Он тоже этого не выбирал, просто в часы, когда прошлое перед глазами затмевало будущее, и чужая память смешивалась со своей собственной, от этого было никуда не деться. Спрятаться было можно лишь в беспамятстве, сне без сновидений, умственном переутомлении, которое валило с ног. Наверно, еще и в смерти, только об этом было лучше не думать: порой его сон и так напоминал смерть. Возможно, решение крылось в добровольном отказе от своей природы, которое – он был уверен – было ничуть не лучше.
Сколько он жил на земле? Пятнадцать лет? Полтора века? Пятнадцать столетий?
Почему на сей раз он помнил, что в два раза младше себя нынешнего и привык отзываться на другое имя? Как выбрался из замка? В бывшей неприступной твердыне царила неразбериха, кто-то молился, кто-то прятал ценности, кто-то пытался готовиться к обороне, понимая, что это бесполезно… Отец ушел вечером, сказав, что нападающим нужен только один человек – он сам, собственной персоной. Как можно было так заблуждаться?..
***
Летом светает рано, а потому он хорошо видел тропинку, с которой вскоре пришлось свернуть.
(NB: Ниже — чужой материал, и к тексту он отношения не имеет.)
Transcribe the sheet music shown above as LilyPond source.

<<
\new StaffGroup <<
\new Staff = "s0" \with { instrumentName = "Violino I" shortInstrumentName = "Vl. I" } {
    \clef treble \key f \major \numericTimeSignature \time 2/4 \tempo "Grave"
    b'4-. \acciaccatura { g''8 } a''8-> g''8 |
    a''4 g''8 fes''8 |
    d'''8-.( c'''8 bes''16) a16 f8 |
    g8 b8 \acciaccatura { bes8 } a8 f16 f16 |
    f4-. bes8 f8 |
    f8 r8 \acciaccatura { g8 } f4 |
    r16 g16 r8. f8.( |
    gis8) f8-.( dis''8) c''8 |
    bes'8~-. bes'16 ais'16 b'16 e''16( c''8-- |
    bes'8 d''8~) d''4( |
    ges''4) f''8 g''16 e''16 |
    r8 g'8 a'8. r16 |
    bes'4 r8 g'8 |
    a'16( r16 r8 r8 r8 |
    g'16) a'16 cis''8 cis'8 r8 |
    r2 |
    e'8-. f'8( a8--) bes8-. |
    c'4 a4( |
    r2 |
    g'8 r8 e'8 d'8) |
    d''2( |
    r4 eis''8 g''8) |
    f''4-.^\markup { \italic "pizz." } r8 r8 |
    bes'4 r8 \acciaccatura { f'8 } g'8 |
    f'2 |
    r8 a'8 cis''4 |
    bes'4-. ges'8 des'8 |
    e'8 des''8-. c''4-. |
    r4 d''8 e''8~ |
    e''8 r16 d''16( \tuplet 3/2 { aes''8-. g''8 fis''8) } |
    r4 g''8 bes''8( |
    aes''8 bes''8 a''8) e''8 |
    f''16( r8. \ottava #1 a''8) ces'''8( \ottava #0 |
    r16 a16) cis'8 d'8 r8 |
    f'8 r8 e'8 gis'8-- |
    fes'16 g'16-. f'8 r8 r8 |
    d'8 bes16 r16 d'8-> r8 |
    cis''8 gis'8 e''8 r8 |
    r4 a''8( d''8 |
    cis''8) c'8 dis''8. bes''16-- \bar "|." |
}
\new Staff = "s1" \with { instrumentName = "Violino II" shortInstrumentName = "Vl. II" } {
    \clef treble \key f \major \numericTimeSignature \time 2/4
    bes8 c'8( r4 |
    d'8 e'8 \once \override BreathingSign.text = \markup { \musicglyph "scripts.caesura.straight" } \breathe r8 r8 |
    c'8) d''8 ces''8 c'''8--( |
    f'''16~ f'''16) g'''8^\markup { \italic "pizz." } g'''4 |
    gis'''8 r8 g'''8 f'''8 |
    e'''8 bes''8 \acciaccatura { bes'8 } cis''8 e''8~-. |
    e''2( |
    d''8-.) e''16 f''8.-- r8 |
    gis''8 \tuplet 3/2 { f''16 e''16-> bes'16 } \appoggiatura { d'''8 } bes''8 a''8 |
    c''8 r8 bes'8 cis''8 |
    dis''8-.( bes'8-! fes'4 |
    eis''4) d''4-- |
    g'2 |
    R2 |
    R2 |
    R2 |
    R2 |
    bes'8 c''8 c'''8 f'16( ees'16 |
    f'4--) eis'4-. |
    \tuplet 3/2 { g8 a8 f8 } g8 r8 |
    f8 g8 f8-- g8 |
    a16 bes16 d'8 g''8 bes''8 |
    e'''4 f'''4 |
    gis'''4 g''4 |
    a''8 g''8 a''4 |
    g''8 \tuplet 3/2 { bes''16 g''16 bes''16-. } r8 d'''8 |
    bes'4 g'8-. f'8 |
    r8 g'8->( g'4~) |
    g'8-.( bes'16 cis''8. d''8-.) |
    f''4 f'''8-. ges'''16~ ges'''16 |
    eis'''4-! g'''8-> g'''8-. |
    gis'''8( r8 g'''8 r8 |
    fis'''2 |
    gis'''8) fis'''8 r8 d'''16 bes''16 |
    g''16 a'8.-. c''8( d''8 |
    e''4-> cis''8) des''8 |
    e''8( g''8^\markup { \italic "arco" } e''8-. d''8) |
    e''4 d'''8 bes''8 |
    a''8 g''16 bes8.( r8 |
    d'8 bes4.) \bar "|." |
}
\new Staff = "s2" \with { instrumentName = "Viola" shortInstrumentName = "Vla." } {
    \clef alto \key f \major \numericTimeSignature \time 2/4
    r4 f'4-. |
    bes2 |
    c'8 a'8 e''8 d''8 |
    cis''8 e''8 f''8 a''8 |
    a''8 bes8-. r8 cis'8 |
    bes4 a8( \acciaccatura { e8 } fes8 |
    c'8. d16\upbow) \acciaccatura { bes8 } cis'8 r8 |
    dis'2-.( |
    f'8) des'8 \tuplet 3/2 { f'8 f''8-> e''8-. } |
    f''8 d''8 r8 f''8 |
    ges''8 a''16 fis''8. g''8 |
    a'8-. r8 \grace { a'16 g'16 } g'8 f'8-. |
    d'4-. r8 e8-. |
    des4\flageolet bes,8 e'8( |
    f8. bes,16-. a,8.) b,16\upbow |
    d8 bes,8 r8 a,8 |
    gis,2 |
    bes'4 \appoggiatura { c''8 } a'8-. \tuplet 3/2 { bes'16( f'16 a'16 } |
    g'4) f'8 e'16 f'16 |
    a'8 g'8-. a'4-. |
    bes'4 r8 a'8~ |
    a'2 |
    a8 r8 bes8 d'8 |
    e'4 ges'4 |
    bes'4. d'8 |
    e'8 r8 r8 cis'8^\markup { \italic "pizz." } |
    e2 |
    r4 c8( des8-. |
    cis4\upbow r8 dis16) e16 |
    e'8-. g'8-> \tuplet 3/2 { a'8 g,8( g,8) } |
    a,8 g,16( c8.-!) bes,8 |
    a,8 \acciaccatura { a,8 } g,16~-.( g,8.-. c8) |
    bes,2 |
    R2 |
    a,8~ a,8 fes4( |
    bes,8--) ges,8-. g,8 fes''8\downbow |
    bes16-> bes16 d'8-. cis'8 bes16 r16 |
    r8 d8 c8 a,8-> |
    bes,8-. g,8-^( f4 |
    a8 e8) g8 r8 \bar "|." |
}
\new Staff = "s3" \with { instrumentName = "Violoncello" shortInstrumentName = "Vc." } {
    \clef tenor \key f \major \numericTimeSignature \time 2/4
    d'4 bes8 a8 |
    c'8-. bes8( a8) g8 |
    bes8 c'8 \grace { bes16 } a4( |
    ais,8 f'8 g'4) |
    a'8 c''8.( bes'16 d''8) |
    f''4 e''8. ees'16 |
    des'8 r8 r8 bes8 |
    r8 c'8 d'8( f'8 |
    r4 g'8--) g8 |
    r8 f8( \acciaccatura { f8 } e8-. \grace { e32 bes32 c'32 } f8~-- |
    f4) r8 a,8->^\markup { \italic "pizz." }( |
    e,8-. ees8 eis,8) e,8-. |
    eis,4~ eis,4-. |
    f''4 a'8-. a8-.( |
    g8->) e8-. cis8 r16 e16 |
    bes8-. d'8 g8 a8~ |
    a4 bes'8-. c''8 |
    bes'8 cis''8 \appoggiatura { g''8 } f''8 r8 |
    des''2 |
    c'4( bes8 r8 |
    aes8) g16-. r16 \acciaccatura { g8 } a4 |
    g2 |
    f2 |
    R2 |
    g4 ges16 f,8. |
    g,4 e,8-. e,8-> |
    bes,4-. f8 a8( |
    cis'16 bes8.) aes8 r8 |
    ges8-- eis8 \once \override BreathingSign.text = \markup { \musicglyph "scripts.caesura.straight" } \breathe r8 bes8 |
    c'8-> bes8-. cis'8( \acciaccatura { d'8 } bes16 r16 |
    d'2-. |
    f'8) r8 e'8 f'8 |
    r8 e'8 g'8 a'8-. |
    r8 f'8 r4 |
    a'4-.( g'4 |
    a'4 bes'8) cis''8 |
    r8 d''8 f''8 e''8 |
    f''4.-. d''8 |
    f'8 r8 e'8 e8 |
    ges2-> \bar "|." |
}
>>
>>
Широкие листья папоротника путались в ногах, хлестали по коленям. Говорят, раз в году папоротник расцветает, и люди ходят искать клады, которые он укажет. Только не в этот раз: до кладов ли, когда солдаты подожгли две их деревни и заняли третью?..
Обегать холм было некогда, да и тропинку наверняка сторожили. Мальчик полез по крутому склону, цепляясь за колючие кусты и камни, ссаживая кожу на ладонях, порой оскальзываясь и падая. Быстрее! Быстрее, надо успеть! Нарядные бархатные шоссы, что вчера выдала няня, порвались на коленях, кафтан сбоку лопнул по шву, пряжка на одном башмаке отвалилась, и башмак все норовил упасть с ноги. Наплевать, уцелело бы оружие! Перевязь с кинжалом в красивых ножнах, который подарил ему отец на именины (семь лет: совсем мужчина, наследник и надежда рода), он с самого начала перевесил на шею, чтоб не потерять. Теперь тяжелые ножны лупили по рукам, а ременная перевязь путалась и цеплялась за кусты. Быстрее, черт побери! Наверху звучали голоса.
Он смог подобраться незамеченным, – точнее, его никто здесь не ждал. Солдат было человек двадцать: половина разбрелась по плоской вершине Страшного Холма, прочие окружили что-то, образуя небольшую толпу. В самом центре стоял офицер в красном плаще и что-то торжественно и грозно говорил, – его слова были непонятными и не имели, наверно, значения.